Distribution of immune cells across KRAS variants
(A) B cells. (B) M1 macrophages. (C) M2 macrophages. (D) NK cells (E) CD8 T cells. (F) Treg cells. Statistical analysis indicates pairwise comparisons. Only q-values <0.01 are shown: **(<0.01), ***(<0.001), ****(<0.0001). No statistically significant differences were observed for percentage of neutrophils between KRAS variants.
Introduction and Hypothesis
Mutations in the KRAS oncogene are found in approximately 30% of patients with non-small cell lung cancer (NSCLC), but these mutations are not all the same. It is clear that different KRAS variants, such as G12C and G12D, may drive distinct tumor biology.
The research team hypothesized that a large-scale analysis of real-world data could reveal how specific KRAS variants are associated with unique features of the tumor microenvironment, particularly lipid metabolism and immune cell infiltration. Uncovering these differences is a critical step toward developing more precise and effective therapeutic strategies for each KRAS-mutant subtype.
Methodology
The team conducted a large-scale retrospective analysis of de-identified records from 5,925 NSCLC patients harboring KRAS alterations using the Tempus Lens and Workspace platforms. Utilizing genomic and transcriptomic data from the Tempus xT (DNA) and xR (RNA) assays, the researchers characterized the molecular and cellular landscape associated with different KRAS variants. The scientific approach involved several key bioinformatic techniques.

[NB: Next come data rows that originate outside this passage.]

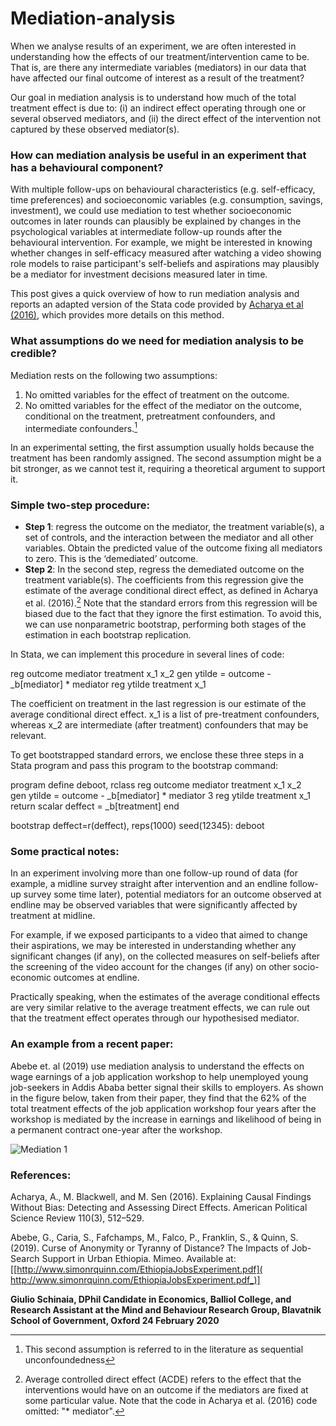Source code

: # Mediation-analysis
When we analyse results of an experiment, we are often interested in understanding how the effects of our treatment/intervention came to be. That is, are there any intermediate variables (mediators) in our data that have affected our final outcome of interest as a result of the treatment?

Our goal in mediation analysis is to understand how much of the total treatment effect is due to: (i) an indirect effect operating through one or several observed mediators, and (ii) the direct effect of the intervention not captured by these observed mediator(s).

### How can mediation analysis be useful in an experiment that has a behavioural component?

With multiple follow-ups on behavioural characteristics (e.g. self-efficacy, time preferences) and socioeconomic variables (e.g. consumption, savings, investment), we could use mediation to test whether socioeconomic outcomes in later rounds can plausibly be explained by changes in the psychological variables at intermediate follow-up rounds after the behavioural intervention.
For example, we might be interested in knowing whether changes in self-efficacy measured after watching a video showing role models to raise participant's self-beliefs and aspirations may plausibly be a mediator for investment decisions measured later in time.

This post gives a quick overview of how to run mediation analysis and reports an adapted version of the Stata code provided by [Acharya et al (2016)](https://www.cambridge.org/core/journals/american-political-science-review/article/explaining-causal-findings-without-bias-detecting-and-assessing-direct-effects/D11BEB8666E913A0DCD7D0B9872F5D11), which provides more details on this method.

### What assumptions do we need for mediation analysis to be credible?

Mediation rests on the following two assumptions: 
1.	No omitted variables for the effect of treatment on the outcome.
2.	No omitted variables for the effect of the mediator on the outcome, conditional on the treatment, pretreatment confounders, and intermediate confounders.[^1] 

In an experimental setting, the first assumption usually holds because the treatment has been randomly assigned. The second assumption might be a bit stronger, as we cannot test it, requiring a theoretical argument to support it.

### Simple two-step procedure:

- **Step 1**: regress the outcome on the mediator, the treatment variable(s), a set of controls, and the interaction between the mediator and all other variables. Obtain the predicted value of the outcome fixing all mediators to zero. This is the ‘demediated’ outcome.
- **Step 2**: In the second step, regress the demediated outcome on the treatment variable(s). The coefficients from this regression give the estimate of the average conditional direct effect, as defined in Acharya et al. (2016).[^2]  Note that the standard errors from this regression will be biased due to the fact that they ignore the first estimation. To avoid this, we can use nonparametric bootstrap, performing both stages of the estimation in each bootstrap replication.

In Stata, we can implement this procedure in several lines of code:

reg outcome mediator treatment x_1  x_2 
gen ytilde = outcome  - _b[mediator] * mediator 
reg ytilde treatment  x_1 

[^1]:This second assumption is referred to in the literature as sequential unconfoundedness
[^2]:Average controlled direct effect (ACDE) refers to the effect that the interventions would have on an outcome if the mediators are fixed at some particular value. Note that the code in Acharya et al. (2016) code omitted: "* mediator". 

The coefficient on treatment in the last regression is our estimate of the average conditional direct effect. x_1 is a list of pre-treatment confounders, whereas x_2 are intermediate (after treatment) confounders that may be relevant.

To get bootstrapped standard errors, we enclose these three steps in a Stata program and pass this program to the bootstrap command:

program define deboot, rclass
reg outcome mediator treatment x_1  x_2  	
gen ytilde = outcome  - _b[mediator] * mediator   3
reg ytilde treatment  x_1 
return scalar deffect = _b[treatment]
end

bootstrap deffect=r(deffect), reps(1000) seed(12345): deboot

### Some practical notes:

In an experiment involving more than one follow-up round of data (for example, a midline survey straight after intervention and an endline follow-up survey some time later), potential mediators for an outcome observed at endline may be observed variables that were significantly affected by treatment at midline.

For example, if we exposed participants to a video that aimed to change their aspirations, we may be interested in understanding whether any significant changes (if any), on the collected measures on self-beliefs after the screening of the video account for the changes (if any) on other socio-economic outcomes at endline.

Practically speaking, when the estimates of the average conditional effects are very similar relative to the average treatment effects, we can rule out that the treatment effect operates through our hypothesised mediator. 
 
### An example from a recent paper:

Abebe et. al (2019) use mediation analysis to understand the effects on wage earnings of a job application workshop to help unemployed young job-seekers in Addis Ababa better signal their skills to employers. As shown in the figure below, taken from their paper, they find that the 62% of the total treatment effects of the job application workshop four years after the workshop is mediated by the increase in earnings and likelihood of being in a permanent contract one-year after the workshop.

![Mediation 1](https://github.com/csae-coders-corner/Mediation-analysis/assets/148211163/4462e191-4ecc-45db-85b1-77d124d28670)


### References:

Acharya, A., M. Blackwell, and M. Sen (2016). Explaining Causal Findings Without Bias: Detecting and Assessing Direct Effects. American Political Science Review 110(3), 512–529. 

Abebe, G., Caria, S., Fafchamps, M., Falco, P., Franklin, S., & Quinn, S. (2019). Curse of Anonymity or Tyranny of Distance? The Impacts of Job-Search Support in Urban Ethiopia. Mimeo. Available at: [[http://www.simonrquinn.com/EthiopiaJobsExperiment.pdf]( http://www.simonrquinn.com/EthiopiaJobsExperiment.pdf_)]

**Giulio Schinaia, DPhil Candidate in Economics, Balliol College, and Research Assistant at the Mind and Behaviour Research Group, Blavatnik School of Government, Oxford 
24 February 2020**

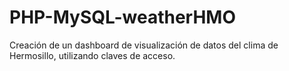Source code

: # PHP-MySQL-weatherHMO
Creación de un dashboard de visualización de datos del clima de Hermosillo, utilizando claves de acceso.
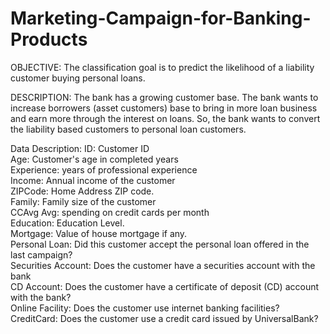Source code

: # Marketing-Campaign-for-Banking-Products
OBJECTIVE: The classification goal is to predict the likelihood of a liability customer buying personal loans.

DESCRIPTION: The bank has a growing customer base. The bank wants to increase borrowers (asset customers) base to bring in more loan business and earn more through the interest on loans. So, the bank wants to convert the liability based customers to personal loan customers.

Data Description:
ID: Customer ID        
Age: Customer's age in completed years           
Experience: years of professional experience                   
Income: Annual income of the customer               
ZIPCode: Home Address ZIP code.               
Family: Family size of the customer                   
CCAvg Avg: spending on credit cards per month                               
Education: Education Level.                         
Mortgage: Value of house mortgage if any.                   
Personal Loan: Did this customer accept the personal loan offered in the last campaign?                         
Securities Account: Does the customer have a securities account with the bank                               
CD Account: Does the customer have a certificate of deposit (CD) account with the bank?                           
Online Facility: Does the customer use internet banking facilities?                                       
CreditCard: Does the customer use a credit card issued by UniversalBank?                                
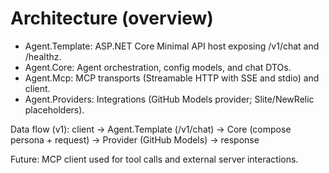 # Architecture (overview)

- Agent.Template: ASP.NET Core Minimal API host exposing /v1/chat and /healthz.
- Agent.Core: Agent orchestration, config models, and chat DTOs.
- Agent.Mcp: MCP transports (Streamable HTTP with SSE and stdio) and client.
- Agent.Providers: Integrations (GitHub Models provider; Slite/NewRelic placeholders).

Data flow (v1):
client -> Agent.Template (/v1/chat) -> Core (compose persona + request) -> Provider (GitHub Models) -> response

Future: MCP client used for tool calls and external server interactions.

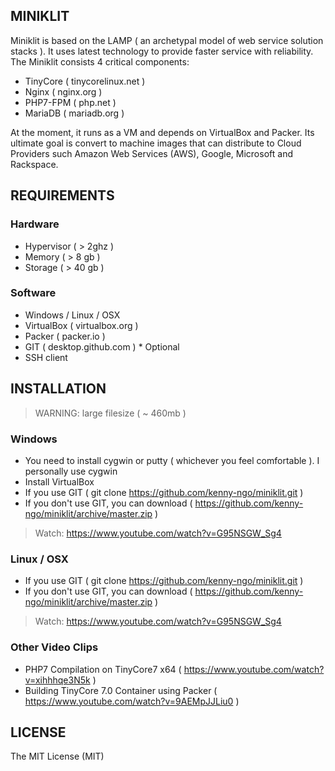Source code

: ## MINIKLIT

Miniklit is based on the LAMP ( an archetypal model of web service solution stacks ). It uses latest technology to provide faster service with reliability. The Miniklit consists 4 critical components:

- TinyCore ( tinycorelinux.net )
- Nginx ( nginx.org )
- PHP7-FPM ( php.net )
- MariaDB ( mariadb.org )

At the moment, it runs as a VM and depends on VirtualBox and Packer. Its ultimate goal is convert to machine images that can distribute to Cloud Providers such Amazon Web Services (AWS), Google, Microsoft and Rackspace.

## REQUIREMENTS

### Hardware

- Hypervisor ( > 2ghz )
- Memory ( > 8 gb )
- Storage ( > 40 gb )

### Software
- Windows / Linux / OSX
- VirtualBox ( virtualbox.org )
- Packer ( packer.io )
- GIT ( desktop.github.com ) * Optional
- SSH client


## INSTALLATION
> WARNING: large filesize  ( ~ 460mb )

### Windows
- You need to install cygwin or putty ( whichever you feel comfortable ). I personally use cygwin
- Install VirtualBox
- If you use GIT ( git clone https://github.com/kenny-ngo/miniklit.git )
- If you don't use GIT, you can download ( https://github.com/kenny-ngo/miniklit/archive/master.zip )

> Watch: https://www.youtube.com/watch?v=G95NSGW_Sg4


### Linux / OSX
- If you use GIT ( git clone https://github.com/kenny-ngo/miniklit.git )
- If you don't use GIT, you can download ( https://github.com/kenny-ngo/miniklit/archive/master.zip )

> Watch: https://www.youtube.com/watch?v=G95NSGW_Sg4

### Other Video Clips
- PHP7 Compilation on TinyCore7 x64 ( https://www.youtube.com/watch?v=xihhhqe3N5k )
- Building TinyCore 7.0 Container using Packer ( https://www.youtube.com/watch?v=9AEMpJJLiu0 )

## LICENSE
The MIT License (MIT)
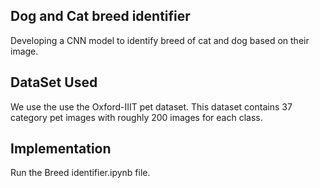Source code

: ## Dog and Cat breed identifier
Developing a CNN model to identify breed of cat and dog based on their image. 

## DataSet Used 
We use the use the Oxford-IIIT pet dataset.
This dataset contains 37 category pet images with roughly 200 images for each class.

## Implementation
Run the Breed identifier.ipynb file. 
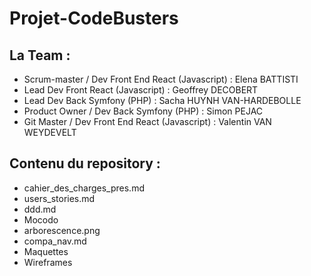 # Projet-CodeBusters

## La Team :

- Scrum-master / Dev Front End React (Javascript) : Elena BATTISTI
- Lead Dev Front React (Javascript) : Geoffrey DECOBERT
- Lead Dev Back Symfony (PHP) : Sacha HUYNH VAN-HARDEBOLLE
- Product Owner / Dev Back Symfony (PHP) : Simon PEJAC
- Git Master / Dev Front End React (Javascript) : Valentin VAN WEYDEVELT

## Contenu du repository :

- cahier_des_charges_pres.md
- users_stories.md
- ddd.md
- Mocodo
- arborescence.png
- compa_nav.md
- Maquettes
- Wireframes
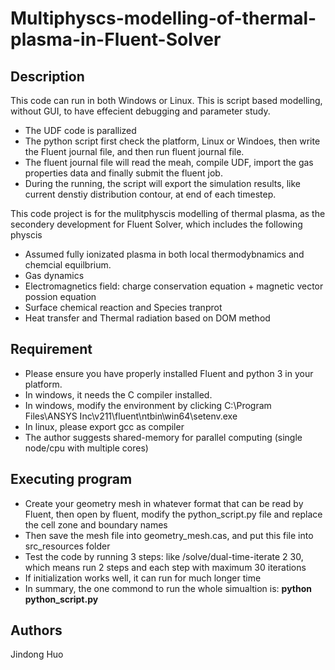 # Multiphyscs-modelling-of-thermal-plasma-in-Fluent-Solver

## Description
This code can run in both Windows or Linux. This is script based modelling, without GUI, to have effecient debugging and parameter study.
* The UDF code is parallized
* The python script first check the platform, Linux or Windoes, then write the Fluent journal file, and then run fluent journal file.
* The fluent journal file will read the meah, compile UDF, import the gas properties data and finally submit the fluent job.
* During the running, the script will export the simulation results, like current denstiy distribution contour, at end of each timestep.


This code project is for the mulitphyscis modelling of thermal plasma, as the secondery development for Fluent Solver, which includes the following physcis


* Assumed fully ionizated plasma in both local thermodybnamics and chemcial equilbrium. 
* Gas dynamics
* Electromagnetics field: charge conservation equation + magnetic vector possion equation
* Surface chemical reaction and Species tranprot
* Heat transfer and Thermal radiation based on DOM method

## Requirement
* Please ensure you have properly installed Fluent and python 3 in your platform.
* In windows, it needs the C compiler installed. 
* In windows, modify the environment by clicking C:\Program Files\ANSYS Inc\v211\fluent\ntbin\win64\setenv.exe 
* In linux, please export gcc as compiler
* The author suggests shared-memory for parallel computing (single node/cpu with multiple cores)

## Executing program
* Create your geometry mesh in whatever format that can be read by Fluent, then open by fluent, modify the python_script.py file and replace the cell zone and boundary names
* Then save the mesh file into geometry_mesh.cas, and put this file into src_resources folder
* Test the code by running 3 steps: like /solve/dual-time-iterate 2 30, which means run 2 steps and each step with maximum 30 iterations
* If initialization works well, it can run for much longer time
* In summary, the one commond to run the whole simualtion is: **python python_script.py**

## Authors
Jindong Huo
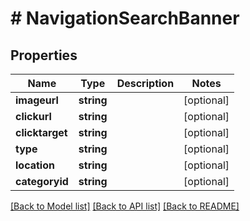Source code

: # # NavigationSearchBanner

## Properties

Name | Type | Description | Notes
------------ | ------------- | ------------- | -------------
**imageurl** | **string** |  | [optional]
**clickurl** | **string** |  | [optional]
**clicktarget** | **string** |  | [optional]
**type** | **string** |  | [optional]
**location** | **string** |  | [optional]
**categoryid** | **string** |  | [optional]

[[Back to Model list]](../../README.md#models) [[Back to API list]](../../README.md#endpoints) [[Back to README]](../../README.md)

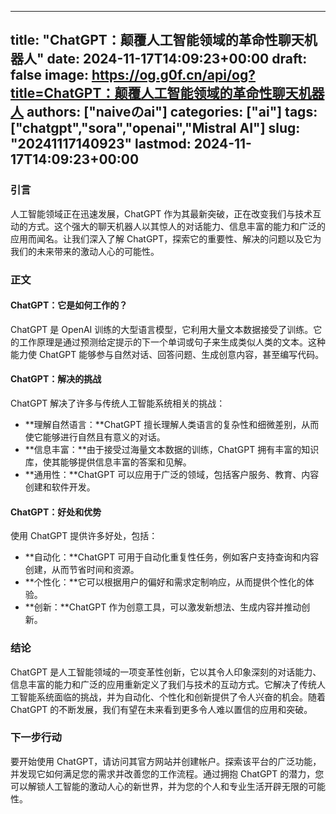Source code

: 
---
title: "ChatGPT：颠覆人工智能领域的革命性聊天机器人"
date: 2024-11-17T14:09:23+00:00
draft: false
image: https://og.g0f.cn/api/og?title=ChatGPT：颠覆人工智能领域的革命性聊天机器人
authors: ["naiveのai"]
categories: ["ai"]
tags: ["chatgpt","sora","openai","Mistral AI"]
slug: "20241117140923"
lastmod: 2024-11-17T14:09:23+00:00
---
### 引言

人工智能领域正在迅速发展，ChatGPT 作为其最新突破，正在改变我们与技术互动的方式。这个强大的聊天机器人以其惊人的对话能力、信息丰富的能力和广泛的应用而闻名。让我们深入了解 ChatGPT，探索它的重要性、解决的问题以及它为我们的未来带来的激动人心的可能性。

### 正文

#### ChatGPT：它是如何工作的？

ChatGPT 是 OpenAI 训练的大型语言模型，它利用大量文本数据接受了训练。它的工作原理是通过预测给定提示的下一个单词或句子来生成类似人类的文本。这种能力使 ChatGPT 能够参与自然对话、回答问题、生成创意内容，甚至编写代码。

#### ChatGPT：解决的挑战

ChatGPT 解决了许多与传统人工智能系统相关的挑战：

- **理解自然语言：**ChatGPT 擅长理解人类语言的复杂性和细微差别，从而使它能够进行自然且有意义的对话。
- **信息丰富：**由于接受过海量文本数据的训练，ChatGPT 拥有丰富的知识库，使其能够提供信息丰富的答案和见解。
- **通用性：**ChatGPT 可以应用于广泛的领域，包括客户服务、教育、内容创建和软件开发。

#### ChatGPT：好处和优势

使用 ChatGPT 提供许多好处，包括：

- **自动化：**ChatGPT 可用于自动化重复性任务，例如客户支持查询和内容创建，从而节省时间和资源。
- **个性化：**它可以根据用户的偏好和需求定制响应，从而提供个性化的体验。
- **创新：**ChatGPT 作为创意工具，可以激发新想法、生成内容并推动创新。

### 结论

ChatGPT 是人工智能领域的一项变革性创新，它以其令人印象深刻的对话能力、信息丰富的能力和广泛的应用重新定义了我们与技术的互动方式。它解决了传统人工智能系统面临的挑战，并为自动化、个性化和创新提供了令人兴奋的机会。随着 ChatGPT 的不断发展，我们有望在未来看到更多令人难以置信的应用和突破。

### 下一步行动

要开始使用 ChatGPT，请访问其官方网站并创建帐户。探索该平台的广泛功能，并发现它如何满足您的需求并改善您的工作流程。通过拥抱 ChatGPT 的潜力，您可以解锁人工智能的激动人心的新世界，并为您的个人和专业生活开辟无限的可能性。
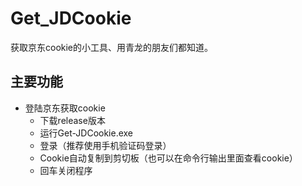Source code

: # Get_JDCookie
获取京东cookie的小工具、用青龙的朋友们都知道。

## 主要功能

- 登陆京东获取cookie
  - 下载release版本
  - 运行Get-JDCookie.exe
  - 登录（推荐使用手机验证码登录）
  - Cookie自动复制到剪切板（也可以在命令行输出里面查看cookie）
  - 回车关闭程序
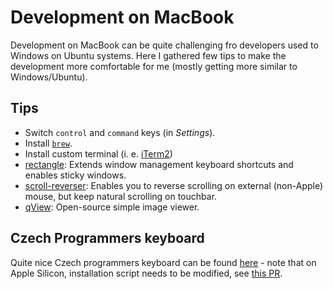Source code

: # Development on MacBook

Development on MacBook can be quite challenging fro developers used to Windows on Ubuntu systems. Here I gathered few tips to make the development more comfortable for me (mostly getting more similar to Windows/Ubuntu).

## Tips

* Switch `control` and `command` keys (in _Settings_).
* Install [`brew`](https://brew.sh).
* Install custom terminal (i. e. [iTerm2](https://github.com/gnachman/iTerm2))
* [rectangle](https://github.com/rxhanson/Rectangle): Extends window management keyboard shortcuts and enables sticky windows.
* [scroll-reverser](https://github.com/pilotmoon/Scroll-Reverser): Enables you to reverse scrolling on external (non-Apple) mouse, but keep natural scrolling on touchbar.
* [qView](https://github.com/jurplel/qView): Open-source simple image viewer.

## Czech Programmers keyboard

Quite nice Czech programmers keyboard can be found [here]([url](https://github.com/mariancerny/us-czech-keyboard-layout)https://github.com/mariancerny/us-czech-keyboard-layout) - note that on Apple Silicon, installation script needs to be modified, see [this PR]([url](https://github.com/mariancerny/us-czech-keyboard-layout/pull/7)https://github.com/mariancerny/us-czech-keyboard-layout/pull/7).
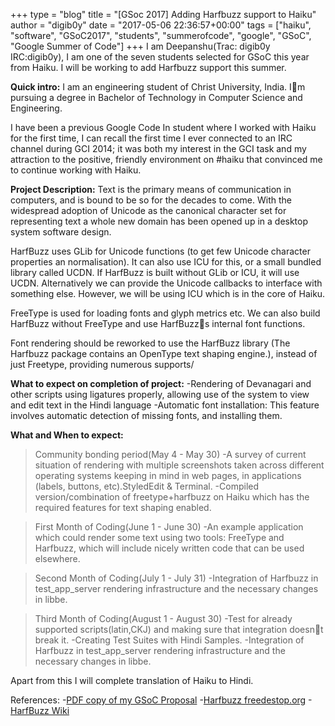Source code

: +++
type = "blog"
title = "[GSoc 2017] Adding Harfbuzz support to Haiku"
author = "digib0y"
date = "2017-05-06 22:36:57+00:00"
tags = ["haiku", "software", "GSoC2017", "students", "summerofcode", "google", "GSoC", "Google Summer of Code"] 
+++
I am Deepanshu(Trac: digib0y IRC:digib0y), I am one of the seven students selected for GSoC this year from Haiku. I will be working to add Harfbuzz support this summer.

**Quick intro:**
I am an engineering student of Christ University, India. Im pursuing a degree in Bachelor of Technology in Computer Science and Engineering.

I have been a previous Google Code In student where I worked with Haiku for the first time, I can recall the first time I ever connected to an IRC channel during GCI 2014; it was both my interest in the GCI task and my attraction to the positive, friendly environment on #haiku that convinced me to continue working with Haiku.

**Project Description:**
Text is the primary means of communication in computers, and is bound to be so for the decades to come. With the widespread adoption of Unicode as the canonical character set for representing text a whole new domain has been opened up in a desktop system software design.

HarfBuzz uses GLib for Unicode functions (to get few Unicode character properties an normalisation). It can also use ICU for this, or a small bundled library called UCDN. If HarfBuzz is built without GLib or ICU, it will use UCDN. Alternatively we can provide the Unicode callbacks to interface with something else. However, we will be using ICU which is in the core of Haiku.

FreeType is used for loading fonts and glyph metrics etc. We can also build HarfBuzz without FreeType and use HarfBuzzs internal font functions.

Font rendering should be reworked to use the HarfBuzz library (The Harfbuzz package contains an OpenType text shaping engine.), instead of just Freetype, providing numerous supports/

**What to expect on completion of project:**
-Rendering of  Devanagari and other scripts using ligatures properly, allowing use of the system to view and edit text in the Hindi language
-Automatic font installation: This feature involves automatic detection of missing fonts, and installing them.

**What and When to expect:**
>Community bonding period(May 4 - May 30)
	-A survey of current situation of rendering with multiple screenshots taken across different operating systems keeping in mind in web pages, in applications (labels, buttons, etc).StyledEdit & Terminal.
	-Compiled version/combination of freetype+harfbuzz on Haiku which has the required features for text shaping enabled.

>First Month of Coding(June 1 - June 30)
	-An example application which could render some text using two tools: FreeType and Harfbuzz, which will include nicely written code that can be used elsewhere.

>Second Month of Coding(July 1 - July 31)
	-Integration of Harfbuzz in test_app_server rendering infrastructure and the necessary changes in libbe.

>Third Month of Coding(August 1 - August 30)
	-Test for already supported scripts(latin,CKJ) and making sure that integration doesnt break it.
	-Creating Test Suites with Hindi Samples.
	-Integration of Harfbuzz in test_app_server rendering infrastructure and the necessary changes in libbe.

Apart from this I will complete translation of Haiku to Hindi.

References:
-[PDF copy of my GSoC Proposal](https://www.google.com)
-[Harfbuzz freedestop.org](https://www.freedesktop.org/wiki/Software/HarfBuzz/)
-[HarfBuzz Wiki](https://en.wikipedia.org/wiki/HarfBuzz)
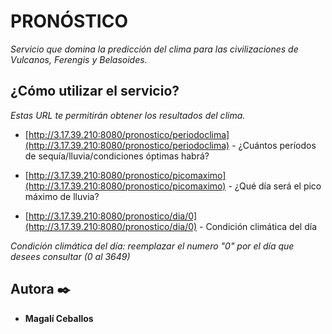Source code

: # PRONÓSTICO

_Servicio que domina la predicción del clima para las civilizaciones de Vulcanos, Ferengis y Belasoides._

## ¿Cómo utilizar el servicio? 

_Estas URL te permitirán obtener los resultados del clima._

* [http://3.17.39.210:8080/pronostico/periodoclima](http://3.17.39.210:8080/pronostico/periodoclima) - ¿Cuántos períodos de sequía/lluvia/condiciones óptimas habrá?
* [http://3.17.39.210:8080/pronostico/picomaximo](http://3.17.39.210:8080/pronostico/picomaximo) - ¿Qué día será el pico máximo de lluvia?

* [http://3.17.39.210:8080/pronostico/dia/0](http://3.17.39.210:8080/pronostico/dia/0) - Condición climática del día

_Condición climática del día: reemplazar el numero "0" por el día que desees consultar (0 al 3649)_


## Autora ✒️
* **Magalí Ceballos**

The proportions of various immune cells within the tumor microenvironment were estimated using QuanTIseq. To assess metabolic activity, single-sample gene set enrichment analysis (ssGSEA) was used to calculate lipid metabolic gene enrichment scores for each patient. Additionally, key biomarkers of immunogenicity, including tumor mutational burden (TMB) and neoantigen tumor burden (NTB), were analyzed.
Impact
The analysis revealed that the metabolic and immune landscapes of NSCLC tumors differ significantly depending on the specific KRAS mutation present. Patients with KRAS G12D mutations were found to have a significantly less immunogenic, or “colder,” tumor microenvironment compared to those with the more common G12C mutation. This was evidenced by G12D tumors having a statistically significant lower TMB, lower NTB, and a smaller proportion of key anti-tumor immune cells, including CD8+ T cells and M1 macrophages. Furthermore, the study identified distinct metabolic profiles, with KRAS G12C variants showing significantly lower lipid gene enrichment scores than G12D or G12V variants.
This research provides a strong rationale for moving beyond a “one-size-fits-all” strategy for KRAS-mutant cancers. These findings suggest that the efficacy of treatments like immunotherapy could vary substantially based on a patient’s specific KRAS variant. This insight is critical for designing more intelligent clinical trials, potentially by stratifying enrollment by KRAS subtype or exploring novel combination therapies tailored to the unique biology of each variant. For example, the less immunogenic profile of G12D tumors may indicate a need for combination strategies that can activate a stronger immune response. Ultimately, this type of work can guide the development of next-generation targeted therapies and companion diagnostics that account for the distinct biology of each KRAS-driven tumor.